== Entries supplied ==
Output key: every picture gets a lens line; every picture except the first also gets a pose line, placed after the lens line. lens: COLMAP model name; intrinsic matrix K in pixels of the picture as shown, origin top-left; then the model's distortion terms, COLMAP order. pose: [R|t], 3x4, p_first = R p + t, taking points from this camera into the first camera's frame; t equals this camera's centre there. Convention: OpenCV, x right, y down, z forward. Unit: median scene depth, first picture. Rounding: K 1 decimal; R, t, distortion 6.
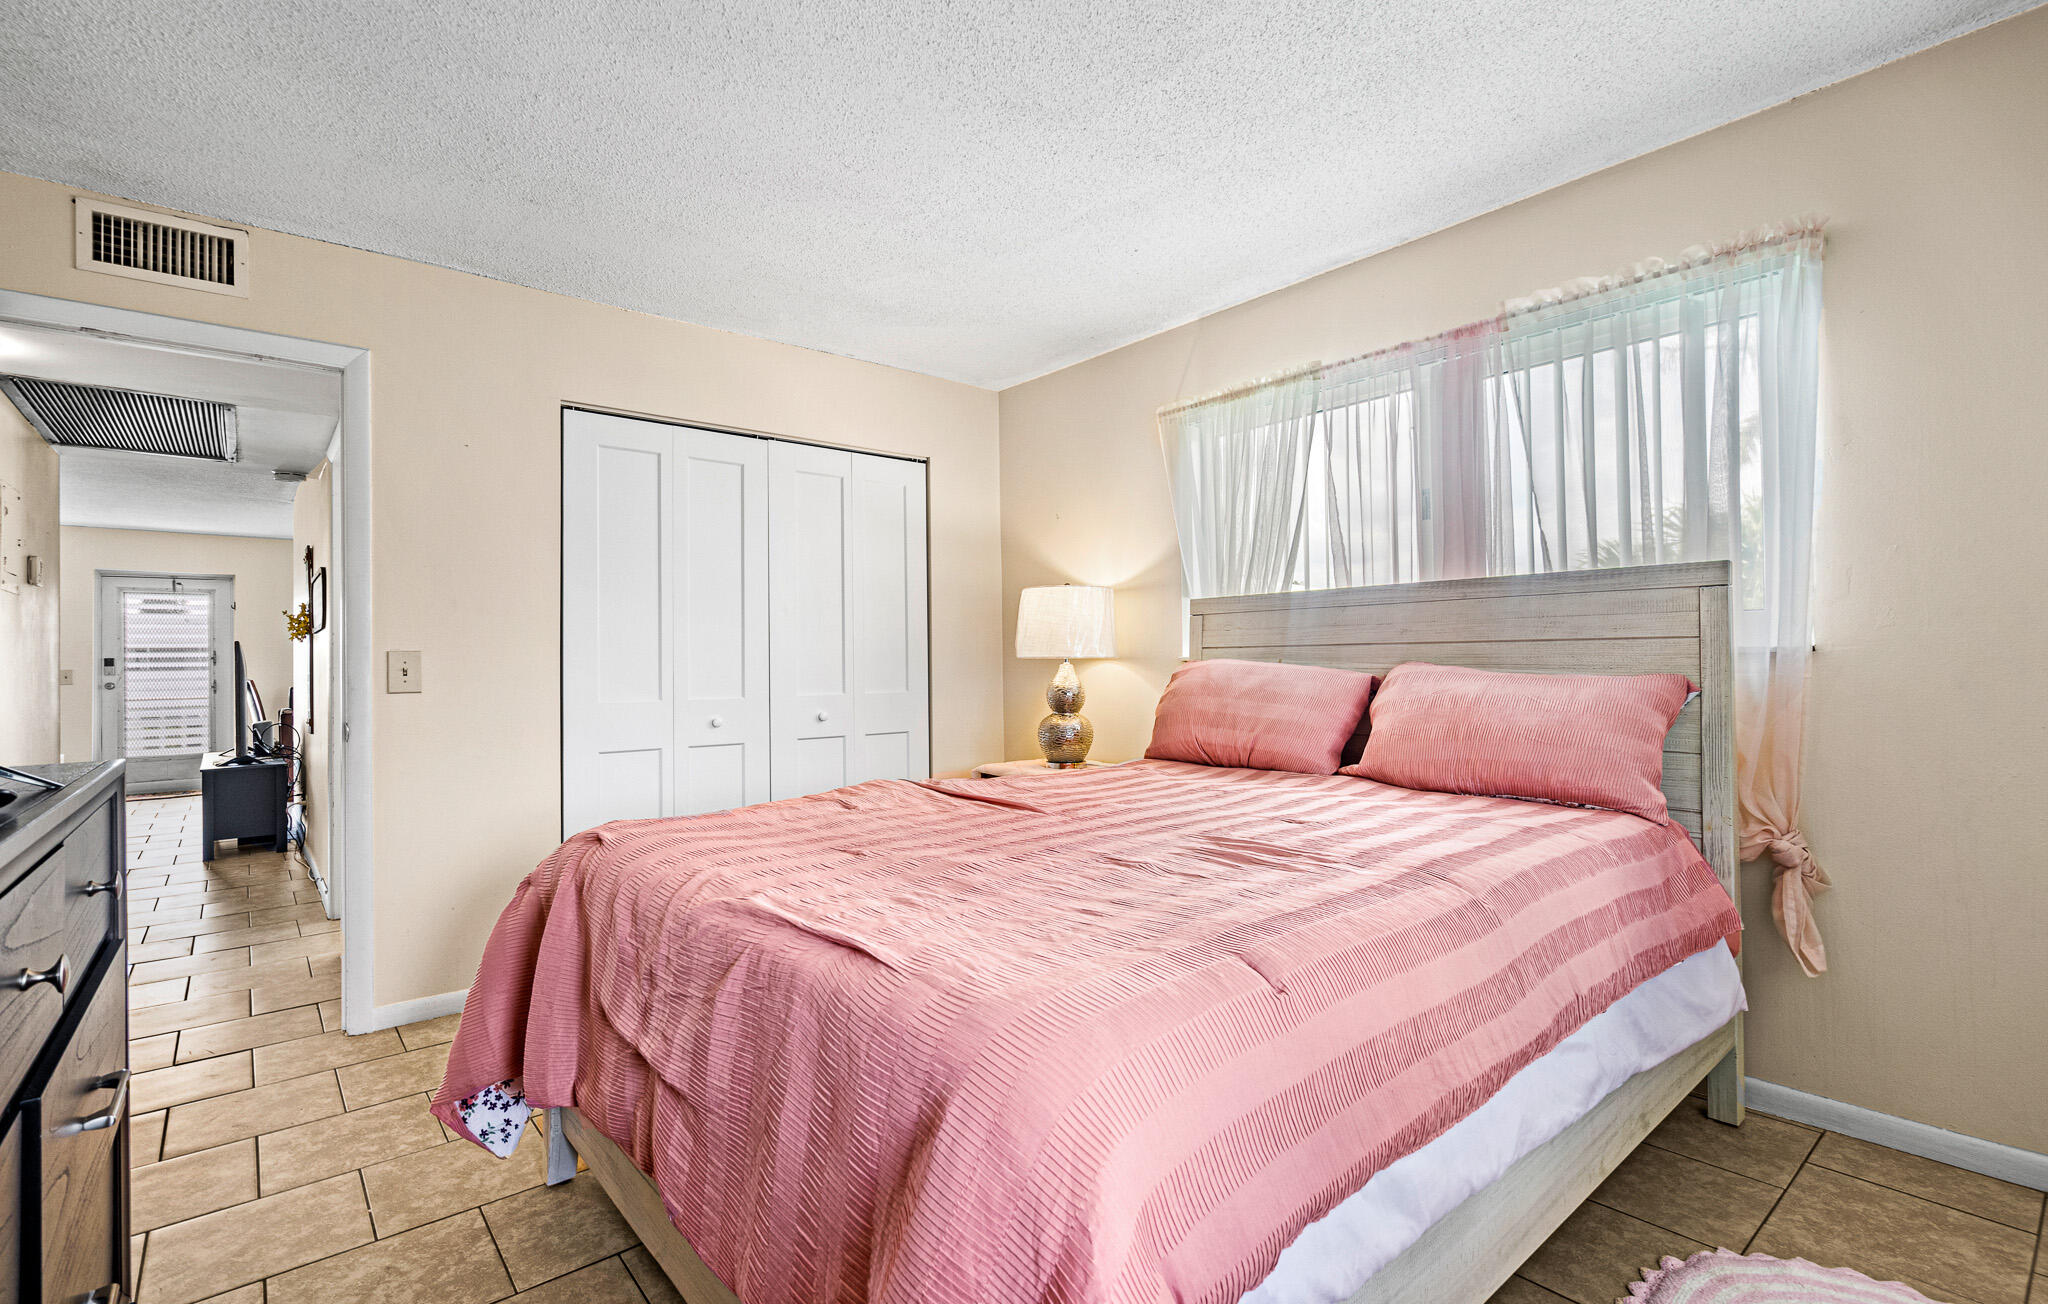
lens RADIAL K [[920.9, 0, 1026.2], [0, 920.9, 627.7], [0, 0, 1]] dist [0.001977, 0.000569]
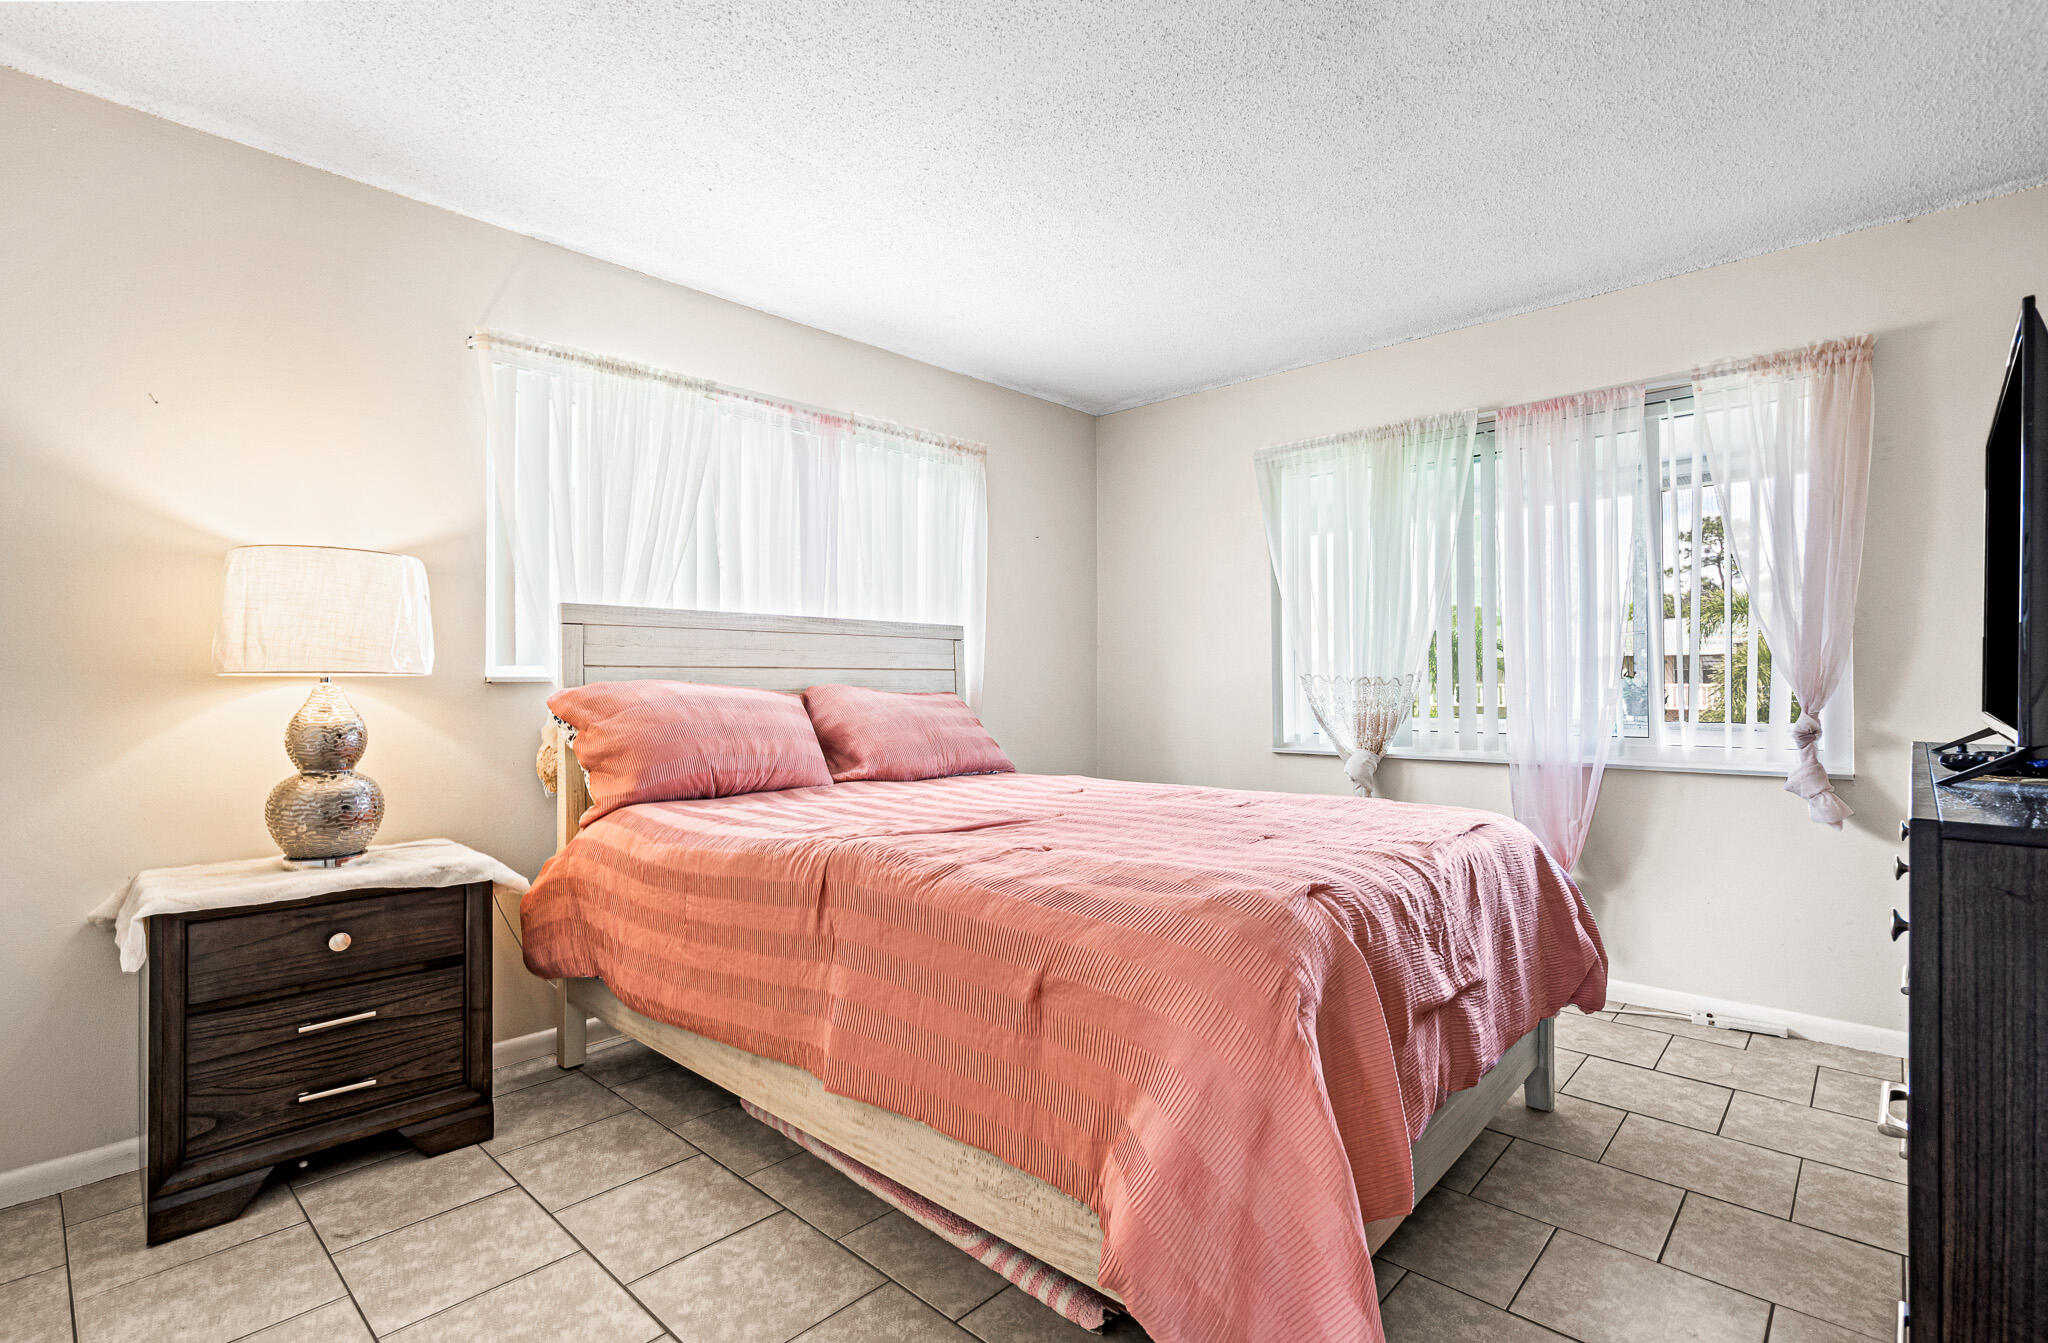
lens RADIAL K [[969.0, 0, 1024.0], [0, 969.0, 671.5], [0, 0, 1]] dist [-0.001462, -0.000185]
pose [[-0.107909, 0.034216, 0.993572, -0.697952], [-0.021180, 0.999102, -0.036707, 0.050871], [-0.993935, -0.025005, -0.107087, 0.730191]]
==
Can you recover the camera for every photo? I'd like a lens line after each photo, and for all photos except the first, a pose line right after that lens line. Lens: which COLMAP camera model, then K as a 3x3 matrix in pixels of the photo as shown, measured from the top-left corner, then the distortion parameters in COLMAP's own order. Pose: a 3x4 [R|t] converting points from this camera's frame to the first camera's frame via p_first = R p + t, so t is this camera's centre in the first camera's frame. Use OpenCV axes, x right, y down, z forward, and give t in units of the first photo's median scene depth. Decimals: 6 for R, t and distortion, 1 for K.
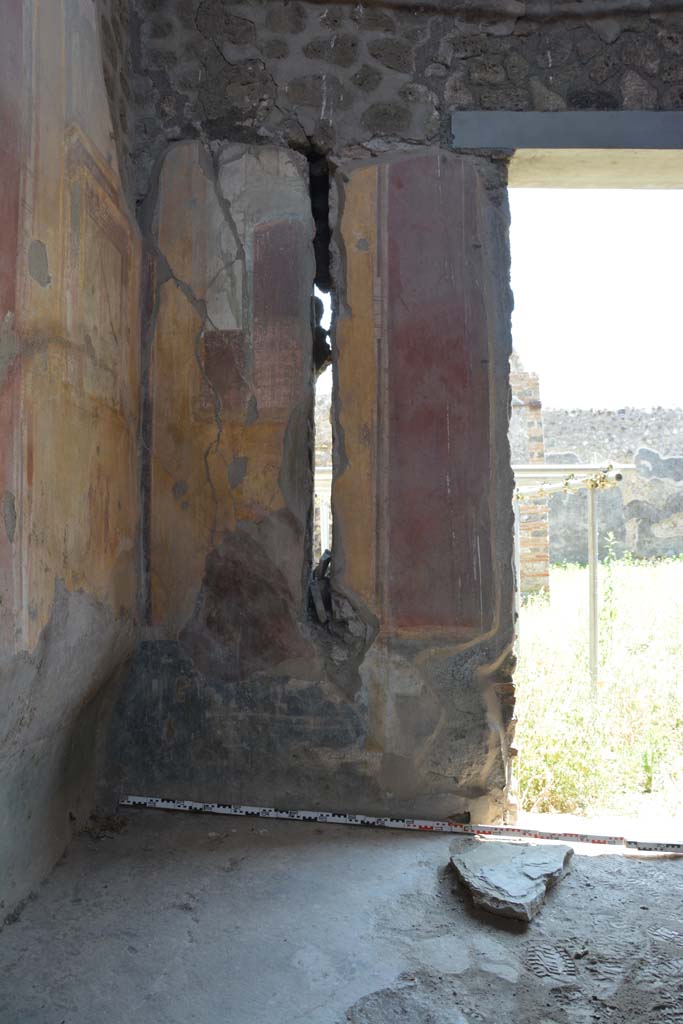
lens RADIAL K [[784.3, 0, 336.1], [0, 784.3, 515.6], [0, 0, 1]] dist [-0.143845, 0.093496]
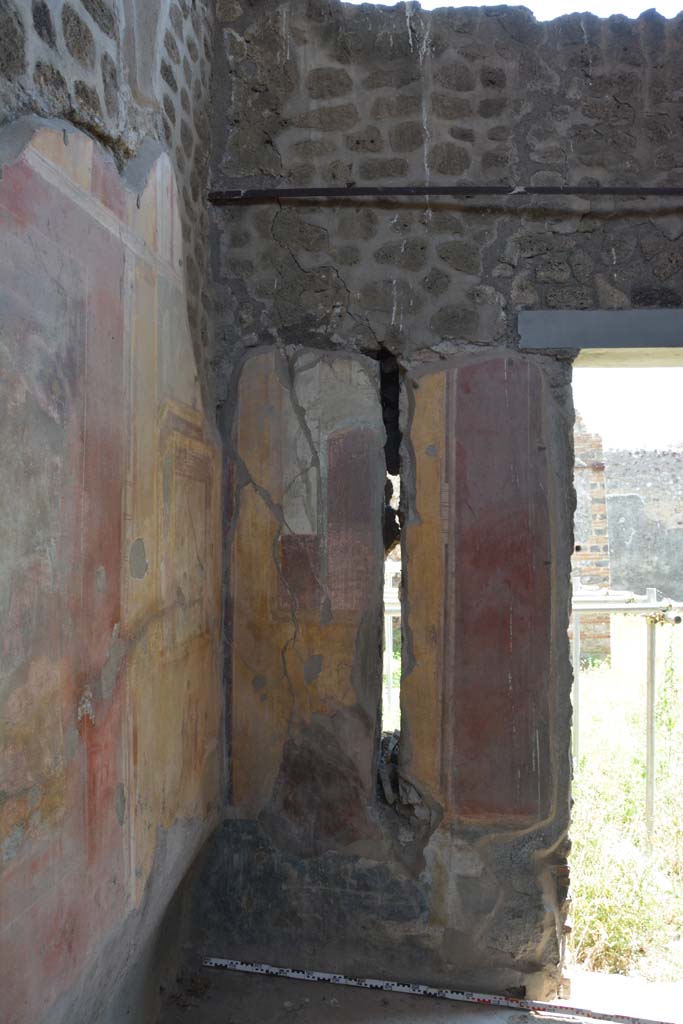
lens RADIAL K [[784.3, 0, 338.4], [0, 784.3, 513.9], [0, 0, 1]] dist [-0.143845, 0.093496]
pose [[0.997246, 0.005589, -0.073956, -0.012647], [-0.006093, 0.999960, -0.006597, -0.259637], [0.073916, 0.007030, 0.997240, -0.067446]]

== Your goal ==
Transcribe the data in the stretch from the line containing "Output key: every" through the line containing "dist [-0.001462, -0.000185]", including both of those lines. Leave the pictures out of your answer.

== Solution for this problem ==
Output key: every picture gets a lens line; every picture except the first also gets a pose line, placed after the lens line. lens: COLMAP model name; intrinsic matrix K in pixels of the picture as shown, origin top-left; then the model's distortion terms, COLMAP order. pose: [R|t], 3x4, p_first = R p + t, taking points from this camera into the first camera's frame; t equals this camera's centre there. Convention: OpenCV, x right, y down, z forward. Unit: median scene depth, first picture. Rounding: K 1 decimal; R, t, distortion 6.
lens RADIAL K [[920.9, 0, 1026.2], [0, 920.9, 627.7], [0, 0, 1]] dist [0.001977, 0.000569]
lens RADIAL K [[969.0, 0, 1024.0], [0, 969.0, 671.5], [0, 0, 1]] dist [-0.001462, -0.000185]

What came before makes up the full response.